- [Selected extract]:

I needed my branding style to not only match the personality of Kogelnik, but the museum and culture in Seattle as well. Using bold, funky yellow action attention colors as well as a slick Futura font made app flows all the more accessible and eye catching. 

UI

I built out a tablet friendly UI in dark mode, as it allowed my action attention color to really pop. 

User Testing 1

In my first round of user testing, I interviewed testers from across the United States between the ages of 21 and 34. They provided helpful feedback including finding bugs in my prototype, spacing decisions, as well as general intuitive flow that had been blocked in the initial prototype. 

User Testing 2

In my second round of user testing, I interviewed previous testers from across the United States after doing some brief fixes to get feedback on anything that could still be improved. They provided feedback on general user flow items, such as an unneccesary double click. These were fixed in the final version shown on the User Flow Sheet.

- [Job]: Extend the design case study about the Kogelnik museum app, picking up after its last sentence.

- [Recorded information]:
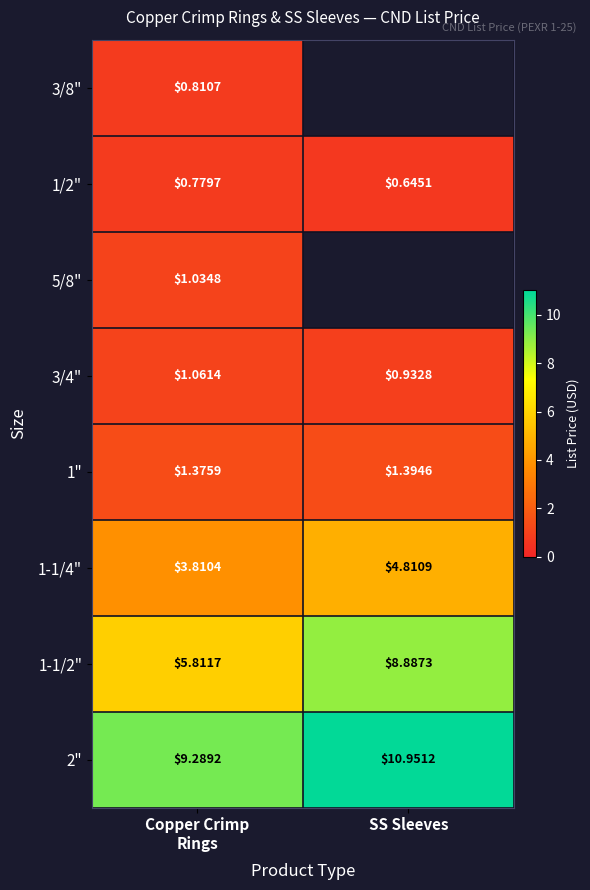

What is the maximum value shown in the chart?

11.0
...
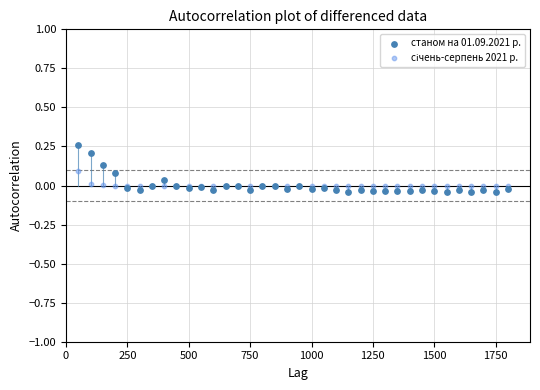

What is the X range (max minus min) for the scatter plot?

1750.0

- [Task output]:
Key Takeaways

I had previous experience doing user testing from other projects, but none as involved as this one was. It was also one of my first times using Figma since transferring from Adobe XD. This project really showed me how valuable user testing is when it comes to shaping a strong design. Seeing how people actually interacted with the experience helped me catch issues early (like bugs and weird errors) and make more user centric descisions.Learning new software during this project pushed me to become more comfortable adapting to new tools and workflows. On top of that, I gained a much better understanding of museum curation thanks to a special guest lecturer and some in house representatives of museum design.